Adweek’in 26 Haziran 2025 tarihli raporuna göre, tüketicilerin influencer pazarlamasına duyduğu güven, geleneksel reklamcılığa kıyasla daha düşük seviyelerde seyrediyor. ABD’de yapılan bir araştırma, tüketicilerin %43’ünün influencer içeriklerini “otantik olmayan” veya “satış odaklı” bulduğunu ortaya koyarken, yalnızca %27’si influencer önerilerine güvendiğini belirtiyor. Bu durum, markaların influencer pazarlama stratejilerini yeniden gözden geçirmesi gerektiğini gösteriyor.
Güven Krizi ve Tüketici Algısı
Araştırmaya göre, tüketicilerin %62’si geleneksel reklamların daha şeffaf olduğunu düşünürken, influencer içeriklerinin sponsorlu olup olmadığını anlamakta zorlanıyor. Özellikle Z Kuşağı ve Y Kuşağı, influencerların paylaşımlarını “samimiyetsiz” bulma eğiliminde. Öte yandan, influencerların kişisel hikayeler veya deneyimler üzerinden içerik üretmesi, güveni artırma potansiyeline sahip. Ancak bu içeriklerin sponsorlu olduğu açıkça belirtilmediğinde, tüketiciler markaya ve influencera olan güvenini kaybediyor.
Markalar için Yeni Stratejiler
Adweek’in raporunda, markaların güven inşa etmek için daha şeffaf ve otantik yaklaşımlar benimsemesi gerektiği vurgulanıyor. Öneriler arasında şunlar yer alıyor:
- Şeffaflık: Sponsorlu içeriklerin açıkça belirtilmesi.
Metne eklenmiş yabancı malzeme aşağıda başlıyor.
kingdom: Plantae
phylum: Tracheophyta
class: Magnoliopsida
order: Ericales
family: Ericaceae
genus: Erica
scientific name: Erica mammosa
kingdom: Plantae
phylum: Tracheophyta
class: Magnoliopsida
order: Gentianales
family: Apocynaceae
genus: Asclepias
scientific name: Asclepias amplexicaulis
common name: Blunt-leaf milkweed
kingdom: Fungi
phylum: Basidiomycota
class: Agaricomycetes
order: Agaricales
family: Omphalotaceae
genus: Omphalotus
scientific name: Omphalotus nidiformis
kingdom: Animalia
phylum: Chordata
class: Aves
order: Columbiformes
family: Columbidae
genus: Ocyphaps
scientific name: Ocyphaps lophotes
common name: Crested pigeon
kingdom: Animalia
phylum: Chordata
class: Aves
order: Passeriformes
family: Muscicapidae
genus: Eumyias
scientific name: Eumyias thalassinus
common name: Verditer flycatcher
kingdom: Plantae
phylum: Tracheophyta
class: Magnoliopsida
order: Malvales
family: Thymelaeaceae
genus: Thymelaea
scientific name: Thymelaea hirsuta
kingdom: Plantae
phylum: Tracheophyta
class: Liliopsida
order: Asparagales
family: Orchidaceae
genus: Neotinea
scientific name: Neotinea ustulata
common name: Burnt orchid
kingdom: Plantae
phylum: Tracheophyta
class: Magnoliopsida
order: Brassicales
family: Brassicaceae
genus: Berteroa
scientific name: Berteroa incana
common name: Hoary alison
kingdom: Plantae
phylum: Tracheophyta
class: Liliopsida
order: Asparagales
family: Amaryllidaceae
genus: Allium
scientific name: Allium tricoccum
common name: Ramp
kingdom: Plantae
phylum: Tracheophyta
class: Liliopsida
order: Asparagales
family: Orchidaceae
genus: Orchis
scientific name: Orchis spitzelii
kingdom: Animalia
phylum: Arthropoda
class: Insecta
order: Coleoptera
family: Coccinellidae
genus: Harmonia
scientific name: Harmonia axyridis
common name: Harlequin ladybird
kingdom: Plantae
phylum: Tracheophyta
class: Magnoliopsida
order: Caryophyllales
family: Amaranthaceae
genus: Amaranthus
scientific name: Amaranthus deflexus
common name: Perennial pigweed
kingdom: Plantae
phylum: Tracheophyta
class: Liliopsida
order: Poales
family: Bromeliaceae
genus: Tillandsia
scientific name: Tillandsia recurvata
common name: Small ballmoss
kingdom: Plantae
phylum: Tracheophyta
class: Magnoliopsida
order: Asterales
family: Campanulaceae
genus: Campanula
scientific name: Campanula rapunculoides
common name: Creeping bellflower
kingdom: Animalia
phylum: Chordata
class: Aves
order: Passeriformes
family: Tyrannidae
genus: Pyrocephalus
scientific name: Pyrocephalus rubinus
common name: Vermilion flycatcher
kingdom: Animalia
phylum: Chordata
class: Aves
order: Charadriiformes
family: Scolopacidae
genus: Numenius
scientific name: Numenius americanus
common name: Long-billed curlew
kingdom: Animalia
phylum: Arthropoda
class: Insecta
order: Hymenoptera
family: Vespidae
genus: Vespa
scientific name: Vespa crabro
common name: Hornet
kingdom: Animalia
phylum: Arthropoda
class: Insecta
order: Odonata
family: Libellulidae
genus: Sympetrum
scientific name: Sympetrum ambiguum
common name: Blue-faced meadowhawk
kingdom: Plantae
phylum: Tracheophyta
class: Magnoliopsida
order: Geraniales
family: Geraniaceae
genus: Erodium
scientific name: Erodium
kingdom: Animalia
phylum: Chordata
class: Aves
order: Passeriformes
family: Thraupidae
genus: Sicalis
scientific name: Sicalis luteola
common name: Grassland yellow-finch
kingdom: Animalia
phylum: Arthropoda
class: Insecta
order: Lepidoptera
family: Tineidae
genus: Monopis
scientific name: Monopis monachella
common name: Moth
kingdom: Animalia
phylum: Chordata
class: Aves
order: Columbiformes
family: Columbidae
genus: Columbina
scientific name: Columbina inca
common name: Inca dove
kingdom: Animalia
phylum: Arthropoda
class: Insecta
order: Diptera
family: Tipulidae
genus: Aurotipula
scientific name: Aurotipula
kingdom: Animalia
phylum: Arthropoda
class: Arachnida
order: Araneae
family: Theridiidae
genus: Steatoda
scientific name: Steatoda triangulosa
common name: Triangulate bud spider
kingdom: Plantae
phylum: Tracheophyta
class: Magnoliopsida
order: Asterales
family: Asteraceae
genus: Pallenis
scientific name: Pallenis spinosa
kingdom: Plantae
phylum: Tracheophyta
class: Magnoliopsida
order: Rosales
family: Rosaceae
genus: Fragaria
- Otantik İş Birlikleri: Influencerların markayla organik bir bağ kurması.
- Değer Odaklı İçerik: Satıştan ziyade tüketiciye fayda sağlayan hikayeler.
Bir pazarlama uzmanı, “Influencer pazarlamasında güven, samimiyet ve şeffaflıkla kazanılır. Markalar, influencer seçiminde ürünle uyumlu ve takipçileriyle gerçek bir bağ kurabilen isimlere odaklanmalı” dedi.
Türkiye’de Durum Ne?
Türkiye’de influencer pazarlaması hızla büyürken, benzer güven sorunları yaşanıyor. Sosyal medyada #InfluencerPazarlama #Reklam #İşbirliği hashtag’leri ile yapılan paylaşımlar, tüketicilerin özellikle sponsorlu içeriklerin şeffaflığı konusunda hassas olduğunu gösteriyor. Yerel markaların, global trendleri dikkate alarak daha otantik kampanyalara yönelmesi bekleniyor.